Required work → Please find all lines in the data that hold the string "image" and copy them.

The data →

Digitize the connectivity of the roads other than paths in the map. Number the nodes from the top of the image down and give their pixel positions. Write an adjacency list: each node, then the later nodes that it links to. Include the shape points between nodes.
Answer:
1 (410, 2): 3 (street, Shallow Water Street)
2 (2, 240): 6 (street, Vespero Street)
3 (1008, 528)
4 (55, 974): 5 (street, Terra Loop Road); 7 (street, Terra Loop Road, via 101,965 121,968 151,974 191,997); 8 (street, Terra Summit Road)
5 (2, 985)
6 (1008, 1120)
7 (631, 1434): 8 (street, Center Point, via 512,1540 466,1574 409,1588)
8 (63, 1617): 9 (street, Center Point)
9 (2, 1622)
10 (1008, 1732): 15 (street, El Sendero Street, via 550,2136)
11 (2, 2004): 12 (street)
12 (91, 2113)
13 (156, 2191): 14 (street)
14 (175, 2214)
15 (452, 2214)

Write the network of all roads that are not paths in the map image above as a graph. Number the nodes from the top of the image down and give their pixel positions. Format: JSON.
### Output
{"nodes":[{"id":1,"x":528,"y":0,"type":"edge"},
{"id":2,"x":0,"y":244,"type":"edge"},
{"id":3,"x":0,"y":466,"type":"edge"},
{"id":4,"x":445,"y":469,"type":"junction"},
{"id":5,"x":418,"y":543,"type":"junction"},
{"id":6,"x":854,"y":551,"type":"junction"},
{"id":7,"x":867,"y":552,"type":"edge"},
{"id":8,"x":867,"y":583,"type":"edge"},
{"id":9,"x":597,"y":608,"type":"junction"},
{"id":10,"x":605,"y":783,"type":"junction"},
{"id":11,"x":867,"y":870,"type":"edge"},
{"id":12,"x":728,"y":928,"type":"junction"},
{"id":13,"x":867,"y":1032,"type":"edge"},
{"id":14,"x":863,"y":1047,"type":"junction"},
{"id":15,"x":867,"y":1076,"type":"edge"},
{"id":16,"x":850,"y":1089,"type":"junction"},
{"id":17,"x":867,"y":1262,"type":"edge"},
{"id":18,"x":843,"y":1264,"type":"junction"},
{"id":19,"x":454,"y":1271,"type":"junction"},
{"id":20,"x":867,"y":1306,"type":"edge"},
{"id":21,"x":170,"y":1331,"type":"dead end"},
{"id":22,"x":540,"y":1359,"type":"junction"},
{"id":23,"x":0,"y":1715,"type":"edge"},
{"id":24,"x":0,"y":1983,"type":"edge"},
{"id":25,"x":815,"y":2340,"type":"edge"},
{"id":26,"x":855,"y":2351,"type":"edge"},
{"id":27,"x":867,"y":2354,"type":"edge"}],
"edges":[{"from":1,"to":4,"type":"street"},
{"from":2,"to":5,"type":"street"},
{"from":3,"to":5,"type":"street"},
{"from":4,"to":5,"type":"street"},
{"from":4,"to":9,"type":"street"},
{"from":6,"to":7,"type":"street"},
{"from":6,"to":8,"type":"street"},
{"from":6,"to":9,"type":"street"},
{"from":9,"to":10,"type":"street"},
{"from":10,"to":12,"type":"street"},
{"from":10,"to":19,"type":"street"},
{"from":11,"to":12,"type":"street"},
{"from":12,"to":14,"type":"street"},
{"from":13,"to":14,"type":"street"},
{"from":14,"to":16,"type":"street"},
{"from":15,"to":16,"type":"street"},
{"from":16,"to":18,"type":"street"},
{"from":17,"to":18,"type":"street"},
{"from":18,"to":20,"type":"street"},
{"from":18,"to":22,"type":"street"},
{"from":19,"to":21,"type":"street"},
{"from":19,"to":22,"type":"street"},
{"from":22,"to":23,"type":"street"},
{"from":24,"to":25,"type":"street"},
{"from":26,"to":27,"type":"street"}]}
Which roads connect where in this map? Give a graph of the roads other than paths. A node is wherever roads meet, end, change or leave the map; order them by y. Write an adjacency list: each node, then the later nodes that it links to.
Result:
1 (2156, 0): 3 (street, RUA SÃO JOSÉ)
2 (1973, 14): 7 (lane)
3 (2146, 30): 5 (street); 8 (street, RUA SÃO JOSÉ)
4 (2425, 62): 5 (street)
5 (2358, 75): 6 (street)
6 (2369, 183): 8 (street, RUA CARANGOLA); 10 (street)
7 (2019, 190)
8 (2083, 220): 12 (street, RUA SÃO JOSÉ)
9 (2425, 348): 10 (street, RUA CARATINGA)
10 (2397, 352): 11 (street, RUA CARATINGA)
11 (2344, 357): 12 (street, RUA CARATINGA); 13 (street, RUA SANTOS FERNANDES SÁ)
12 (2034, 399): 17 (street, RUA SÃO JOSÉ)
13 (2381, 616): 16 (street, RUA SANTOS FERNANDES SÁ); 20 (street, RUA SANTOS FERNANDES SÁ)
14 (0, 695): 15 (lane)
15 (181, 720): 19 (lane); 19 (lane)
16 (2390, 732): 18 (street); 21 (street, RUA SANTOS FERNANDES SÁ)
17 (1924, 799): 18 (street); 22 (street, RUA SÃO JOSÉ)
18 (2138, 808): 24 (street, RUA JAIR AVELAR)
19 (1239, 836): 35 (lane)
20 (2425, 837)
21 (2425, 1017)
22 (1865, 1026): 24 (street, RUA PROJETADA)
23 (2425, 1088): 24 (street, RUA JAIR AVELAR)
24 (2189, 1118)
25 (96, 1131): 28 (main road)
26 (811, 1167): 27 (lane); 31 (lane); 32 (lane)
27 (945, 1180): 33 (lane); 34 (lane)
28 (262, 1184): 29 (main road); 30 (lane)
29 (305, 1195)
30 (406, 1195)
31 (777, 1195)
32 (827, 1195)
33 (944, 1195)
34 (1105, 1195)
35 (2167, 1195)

Exercise solution →
Digitize the connectivity of the roads other than paths in the map. Number the nodes from the top of the image down and give their pixel positions. Write an adjacency list: each node, then the later nodes that it links to. Include the shape points between nodes.
Write the network of all roads that are not paths in the map image above as a graph. Number the nodes from the top of the image down and give their pixel positions. Format: JSON.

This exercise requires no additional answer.